● WHAT TO PRODUCE:
Please render everything from the line containing "Postaw na rosnące spółki krypto na" down to the line containing "CEO Coinbase", both ends included, as a numbered list that omits blank lines. Use only those lines from the items below.

● Stored data:
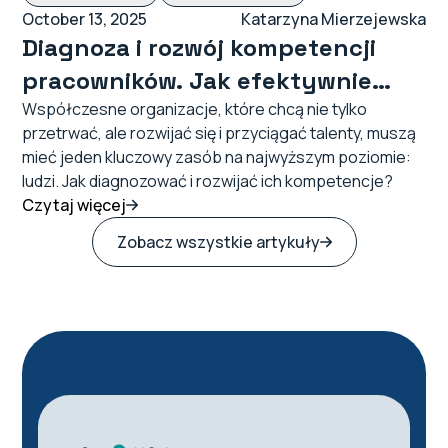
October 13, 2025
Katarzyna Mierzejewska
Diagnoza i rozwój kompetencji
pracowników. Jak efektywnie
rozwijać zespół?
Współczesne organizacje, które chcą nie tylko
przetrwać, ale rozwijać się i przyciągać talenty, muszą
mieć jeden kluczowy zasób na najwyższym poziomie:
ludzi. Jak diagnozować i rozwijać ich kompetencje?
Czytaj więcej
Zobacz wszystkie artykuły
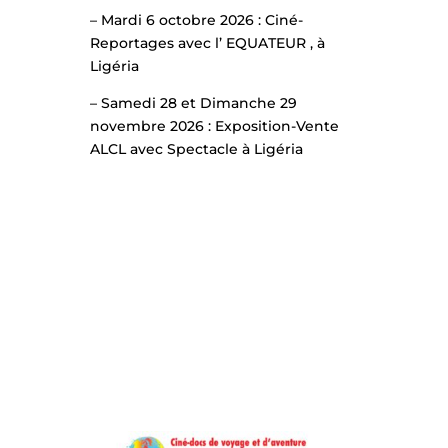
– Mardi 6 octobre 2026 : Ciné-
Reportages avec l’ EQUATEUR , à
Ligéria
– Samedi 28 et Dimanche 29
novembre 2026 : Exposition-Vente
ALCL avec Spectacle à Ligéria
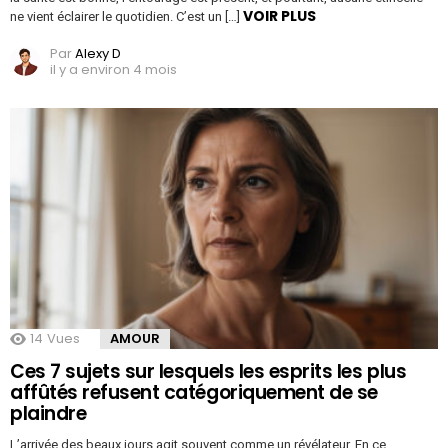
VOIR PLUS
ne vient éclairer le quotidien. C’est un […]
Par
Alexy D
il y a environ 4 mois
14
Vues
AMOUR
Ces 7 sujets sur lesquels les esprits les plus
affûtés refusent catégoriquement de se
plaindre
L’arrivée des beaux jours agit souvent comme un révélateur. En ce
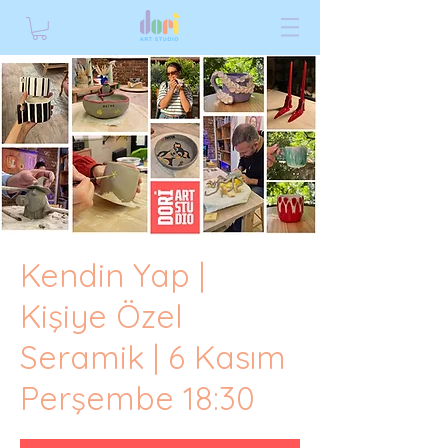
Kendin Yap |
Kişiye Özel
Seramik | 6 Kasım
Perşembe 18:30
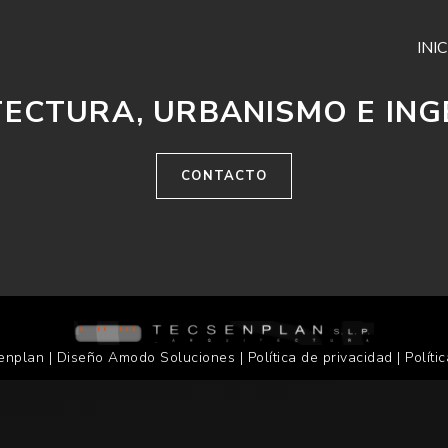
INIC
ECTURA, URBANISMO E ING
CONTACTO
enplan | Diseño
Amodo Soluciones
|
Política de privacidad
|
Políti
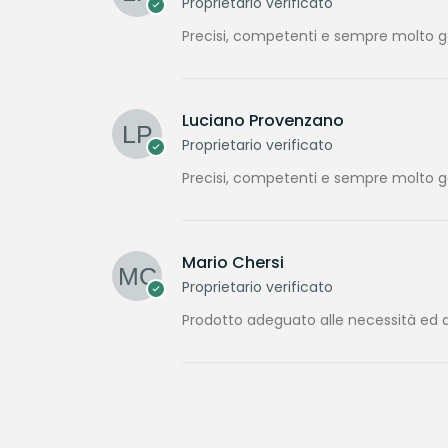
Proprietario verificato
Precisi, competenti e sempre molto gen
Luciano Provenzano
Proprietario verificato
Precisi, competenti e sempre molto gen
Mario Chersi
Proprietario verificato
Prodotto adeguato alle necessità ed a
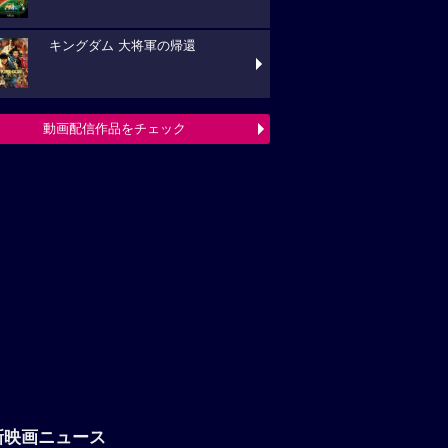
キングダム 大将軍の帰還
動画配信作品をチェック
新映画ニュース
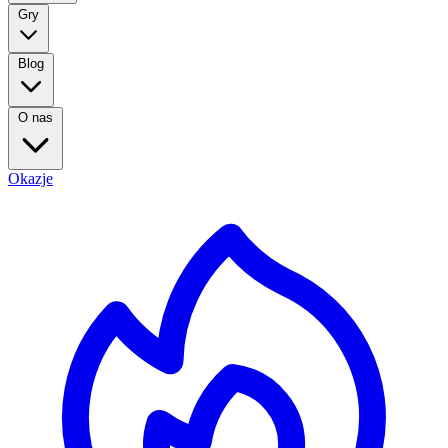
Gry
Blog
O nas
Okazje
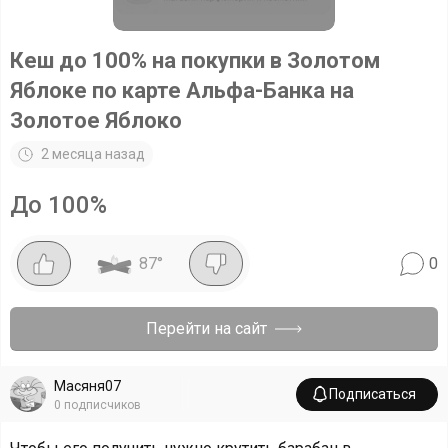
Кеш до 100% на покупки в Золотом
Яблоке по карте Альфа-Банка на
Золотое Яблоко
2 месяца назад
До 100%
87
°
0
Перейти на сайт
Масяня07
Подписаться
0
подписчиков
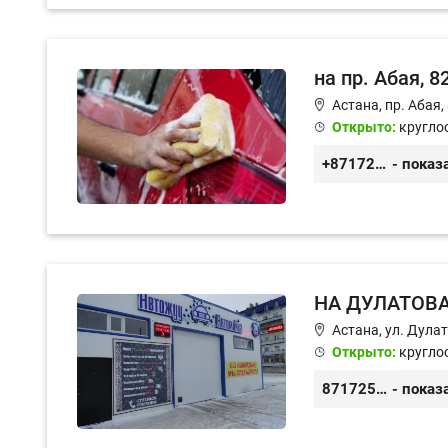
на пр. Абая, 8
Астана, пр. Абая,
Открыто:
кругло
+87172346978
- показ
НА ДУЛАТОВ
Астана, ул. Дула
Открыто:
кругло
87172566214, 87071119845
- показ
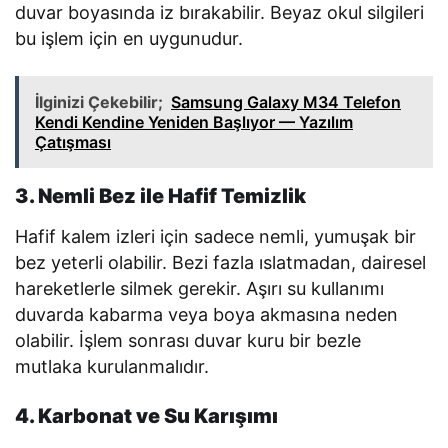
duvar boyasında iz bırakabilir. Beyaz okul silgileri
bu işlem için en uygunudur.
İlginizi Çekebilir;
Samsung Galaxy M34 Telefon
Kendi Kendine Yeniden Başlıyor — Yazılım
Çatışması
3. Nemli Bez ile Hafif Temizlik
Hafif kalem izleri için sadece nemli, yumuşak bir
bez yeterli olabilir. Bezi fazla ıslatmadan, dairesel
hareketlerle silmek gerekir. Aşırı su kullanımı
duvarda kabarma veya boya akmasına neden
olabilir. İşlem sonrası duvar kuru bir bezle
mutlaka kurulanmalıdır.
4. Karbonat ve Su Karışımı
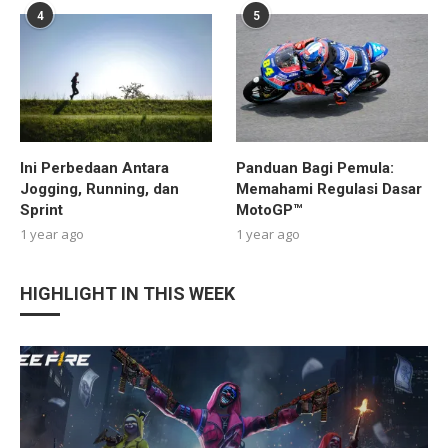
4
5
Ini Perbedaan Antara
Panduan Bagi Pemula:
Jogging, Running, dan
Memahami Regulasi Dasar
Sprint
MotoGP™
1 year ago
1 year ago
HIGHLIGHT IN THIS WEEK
* * *
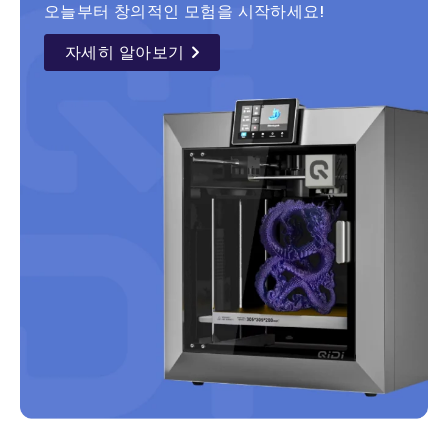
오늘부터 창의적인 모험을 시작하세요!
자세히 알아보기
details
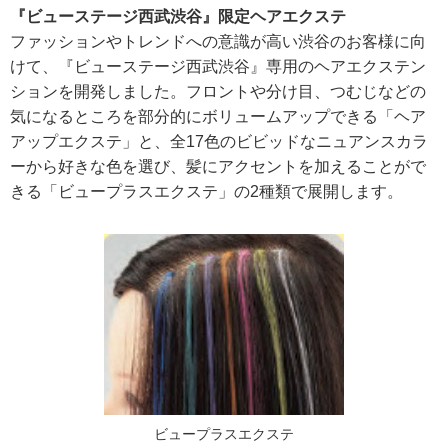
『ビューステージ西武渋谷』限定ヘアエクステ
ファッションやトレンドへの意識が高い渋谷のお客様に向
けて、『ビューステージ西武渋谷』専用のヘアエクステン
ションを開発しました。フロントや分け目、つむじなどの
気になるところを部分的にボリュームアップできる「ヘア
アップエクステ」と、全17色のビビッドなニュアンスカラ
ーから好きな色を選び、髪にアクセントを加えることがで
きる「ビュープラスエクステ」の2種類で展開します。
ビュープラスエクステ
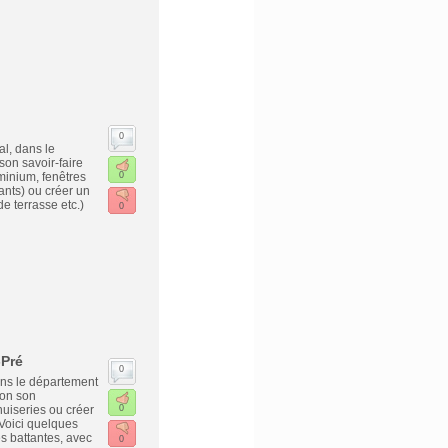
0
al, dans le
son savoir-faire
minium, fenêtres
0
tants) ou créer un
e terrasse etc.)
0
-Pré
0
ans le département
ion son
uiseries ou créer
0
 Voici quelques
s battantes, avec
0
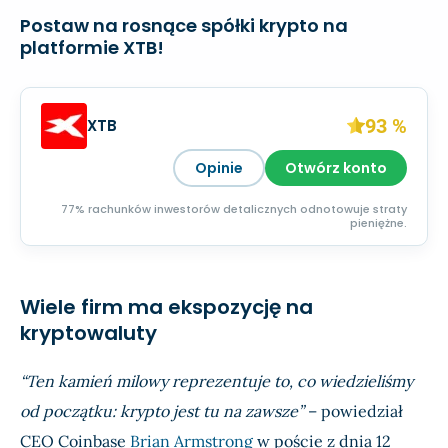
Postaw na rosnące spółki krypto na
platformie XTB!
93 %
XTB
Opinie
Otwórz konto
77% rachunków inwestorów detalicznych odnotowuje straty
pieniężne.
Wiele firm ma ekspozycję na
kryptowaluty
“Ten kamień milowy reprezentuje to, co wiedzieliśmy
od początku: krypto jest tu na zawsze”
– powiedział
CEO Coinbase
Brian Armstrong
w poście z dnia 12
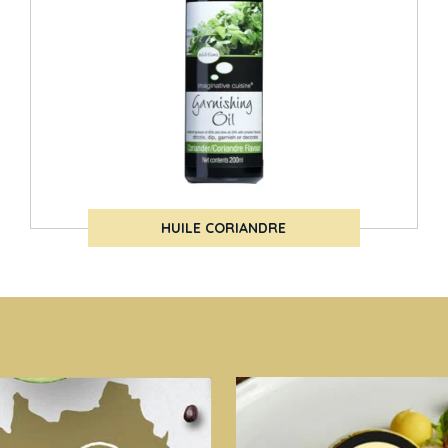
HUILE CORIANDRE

● TASK RESULT:
1. Postaw na rosnące spółki krypto na
2. platformie XTB!
3. 93 %
4. XTB
5. Opinie
6. Otwórz konto
7. 77% rachunków inwestorów detalicznych odnotowuje straty
8. pieniężne.
9. Wiele firm ma ekspozycję na
10. kryptowaluty
11. “Ten kamień milowy reprezentuje to, co wiedzieliśmy
12. od początku: krypto jest tu na zawsze”
13. – powiedział
14. CEO Coinbase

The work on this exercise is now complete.